**Exercise objective**
Lines of the listing below that contain the string "down" are to be returned.

**Data section**
■ ■ ■ ■ ■ ■ ■
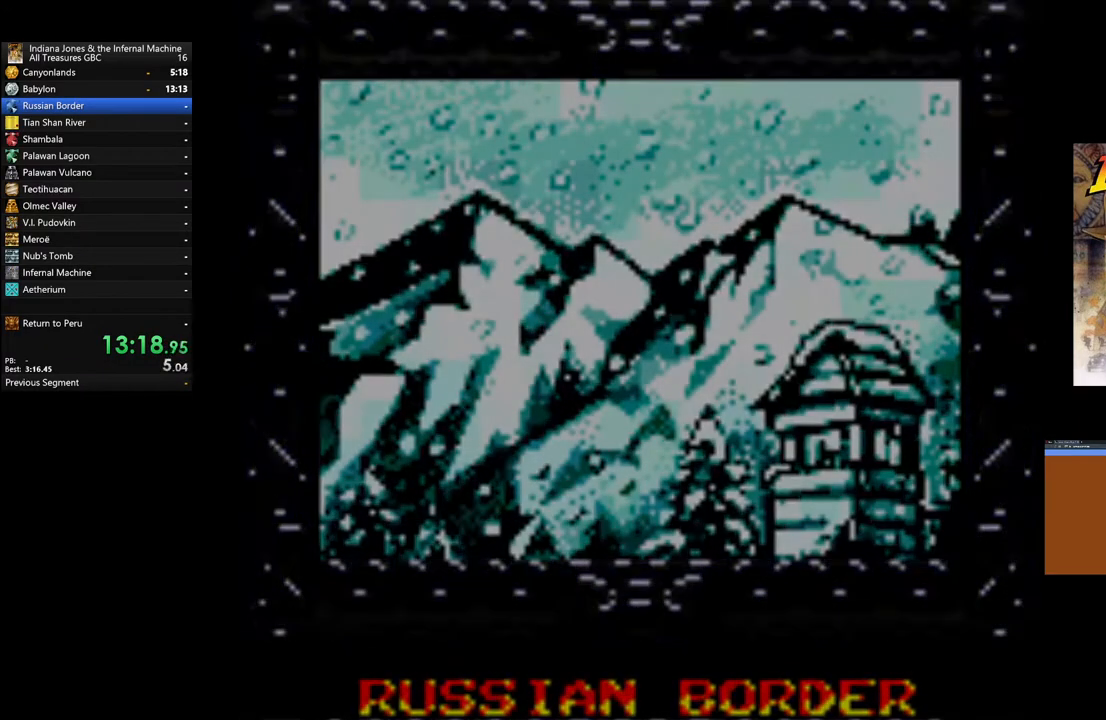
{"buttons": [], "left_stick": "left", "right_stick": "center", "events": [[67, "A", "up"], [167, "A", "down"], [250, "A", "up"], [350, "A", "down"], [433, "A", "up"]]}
■ ■ ■ ■ ■ ■ ■
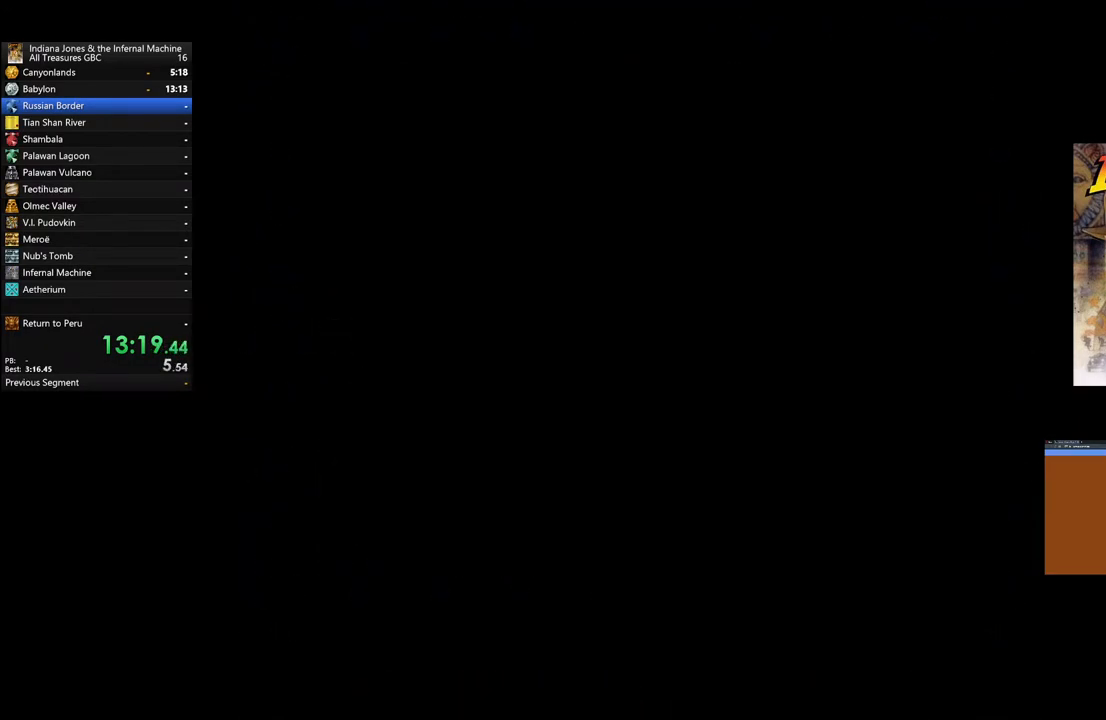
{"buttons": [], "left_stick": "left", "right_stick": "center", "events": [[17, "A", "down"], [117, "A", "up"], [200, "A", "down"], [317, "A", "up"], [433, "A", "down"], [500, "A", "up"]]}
■ ■ ■ ■ ■ ■ ■
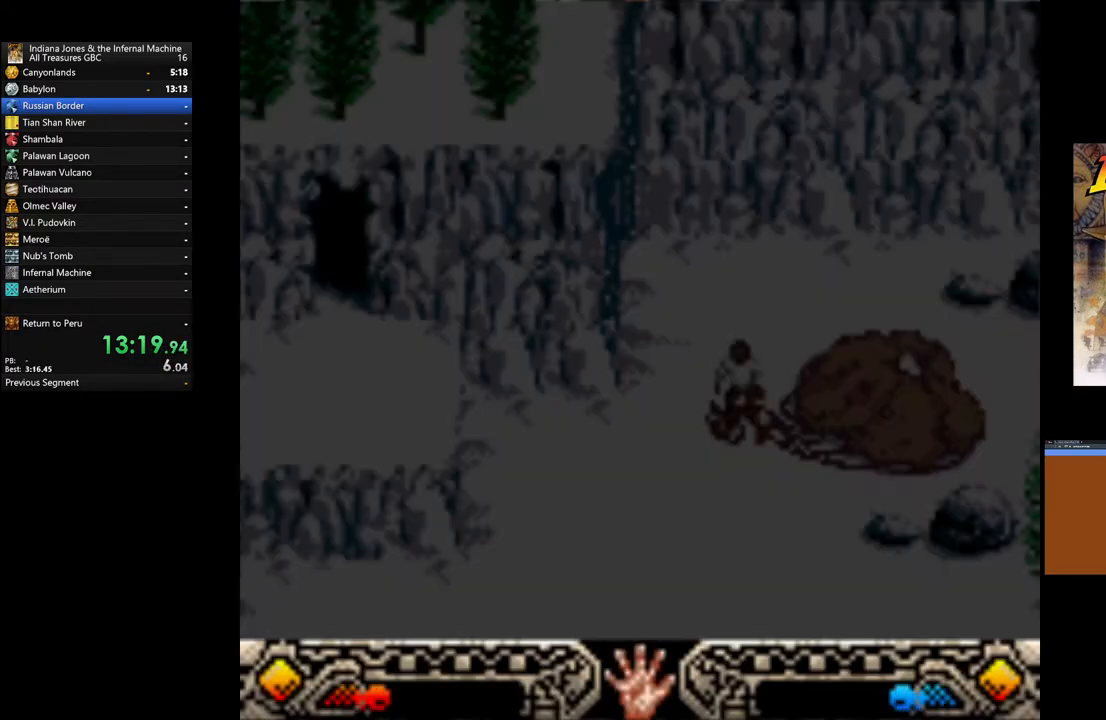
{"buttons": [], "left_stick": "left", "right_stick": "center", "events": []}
■ ■ ■ ■ ■ ■ ■
**Solution for this task**
{"buttons": [], "left_stick": "left", "right_stick": "center", "events": [[67, "A", "up"], [167, "A", "down"], [250, "A", "up"], [350, "A", "down"], [433, "A", "up"]]}
{"buttons": [], "left_stick": "left", "right_stick": "center", "events": [[17, "A", "down"], [117, "A", "up"], [200, "A", "down"], [317, "A", "up"], [433, "A", "down"], [500, "A", "up"]]}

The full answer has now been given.